• [SELECTED PASSAGE]:
· · · · ·
I really have no experience with this myself. This was something James, our Associate Artistic Director, suggested might work if we had a well put together plan. As for the plot, the grid would be stripped upon our arrival at the venue. They have a house plot - but this venue does more bands than than theare - so it's not really plotted or gelled for a typical theatre production. 

Perhaps this would not be such a wise idea after all... That's why I wanted to ask to get the opinion of industry professionals.


> hang/circuit/gel all the lights during that 6 hour load-in time?


I hung and gelled all of the instruments for Narnia (albeit only 30 of them) by myself in less than 4 hours - and it was in the house that required a scaffold to reach the grid. Not trying to brag or anything .


----------



## DuckJordan (Feb 27, 2011)

lparks1 said:


> Thanks Michael...
· · · · ·
(Records in a dataset)
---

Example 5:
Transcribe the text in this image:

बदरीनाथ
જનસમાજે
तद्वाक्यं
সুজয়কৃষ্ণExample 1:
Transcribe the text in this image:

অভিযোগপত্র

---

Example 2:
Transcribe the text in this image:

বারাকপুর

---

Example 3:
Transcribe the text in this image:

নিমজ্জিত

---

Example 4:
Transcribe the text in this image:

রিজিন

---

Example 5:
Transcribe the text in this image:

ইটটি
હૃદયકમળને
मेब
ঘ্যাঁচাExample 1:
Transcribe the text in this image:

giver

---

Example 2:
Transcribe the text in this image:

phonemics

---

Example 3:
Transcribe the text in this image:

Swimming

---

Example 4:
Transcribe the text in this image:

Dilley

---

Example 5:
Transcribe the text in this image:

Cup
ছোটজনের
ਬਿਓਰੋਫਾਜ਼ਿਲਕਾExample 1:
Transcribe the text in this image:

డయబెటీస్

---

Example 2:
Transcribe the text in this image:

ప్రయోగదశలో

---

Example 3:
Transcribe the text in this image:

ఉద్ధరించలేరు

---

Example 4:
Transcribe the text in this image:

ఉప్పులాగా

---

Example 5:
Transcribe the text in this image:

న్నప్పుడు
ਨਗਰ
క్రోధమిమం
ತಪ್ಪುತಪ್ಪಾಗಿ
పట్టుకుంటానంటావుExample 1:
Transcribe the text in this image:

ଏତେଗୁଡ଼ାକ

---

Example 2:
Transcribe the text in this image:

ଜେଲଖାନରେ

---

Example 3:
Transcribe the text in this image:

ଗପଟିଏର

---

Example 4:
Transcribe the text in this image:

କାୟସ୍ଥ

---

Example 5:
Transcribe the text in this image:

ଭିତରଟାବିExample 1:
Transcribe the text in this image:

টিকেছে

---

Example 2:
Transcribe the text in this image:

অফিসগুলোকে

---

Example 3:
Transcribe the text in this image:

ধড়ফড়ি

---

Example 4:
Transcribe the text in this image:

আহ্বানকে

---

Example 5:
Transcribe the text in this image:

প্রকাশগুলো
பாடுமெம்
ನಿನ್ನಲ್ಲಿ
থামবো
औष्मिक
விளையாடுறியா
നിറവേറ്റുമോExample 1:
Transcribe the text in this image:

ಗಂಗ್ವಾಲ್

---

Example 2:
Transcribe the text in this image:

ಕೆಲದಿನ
· · · · ·
• [WHAT YOU WILL DO]:
- A) Decide whether each statement agrees with the forum thread about lighting a theatre production, answering yes or no and quoting the deciding words of the thread: (i) The writer has a lot of personal experience with this approach. (ii) The venue's house plot is not really set up or gelled for a typical theatre production. (iii) The Narnia instruments, about 30 in all, were hung and gelled by one person in under four hours.
- B) Carry on the forum thread about lighting a theatre production from the point where its text stops.

• [ANSWERS TO THE EXERCISES]:
- A)
(i) No: "I really have no experience with this myself."
(ii) Yes: "it's not really plotted or gelled for a typical theatre production."
(iii) Yes: "I hung and gelled all of the instruments for Narnia (albeit only 30 of them) by myself in less than 4 hours"

- B)
> I really have no experience with this myself. This was something James, our Associate Artistic Director, suggested might work if we had a well put together plan. As for the plot, the grid would be stripped upon our arrival at the venue. They have a house plot - but this venue does more bands than than theare - so it's not really plotted or gelled for a typical theatre production.
> 
> Perhaps this would not be such a wise idea after all... That's why I wanted to ask to get the opinion of industry professionals.
> ...


 We just got done with a hang and focus of 80 fixtures it took us 6 hours with a pro crew and a prepared LD if anything would have gone wrong or wasn't prepared ahead of the time add 2-3 hours and we had a nice catwalk, lift and flyable elecs


sent from my Droid incredible using tapatalk.


----------



## jstroming (Feb 27, 2011)

A few notes from someone who has been on the production end dealing with union calls for years...hopefully this will give you some ideas to save some $$$....

RE: Rep Plot:
1> If the rep plot is included in your package and it's preset before you get there, you can just bounce in linesets and gel/adjust as needed, as was mentioned earlier. This would be ideal.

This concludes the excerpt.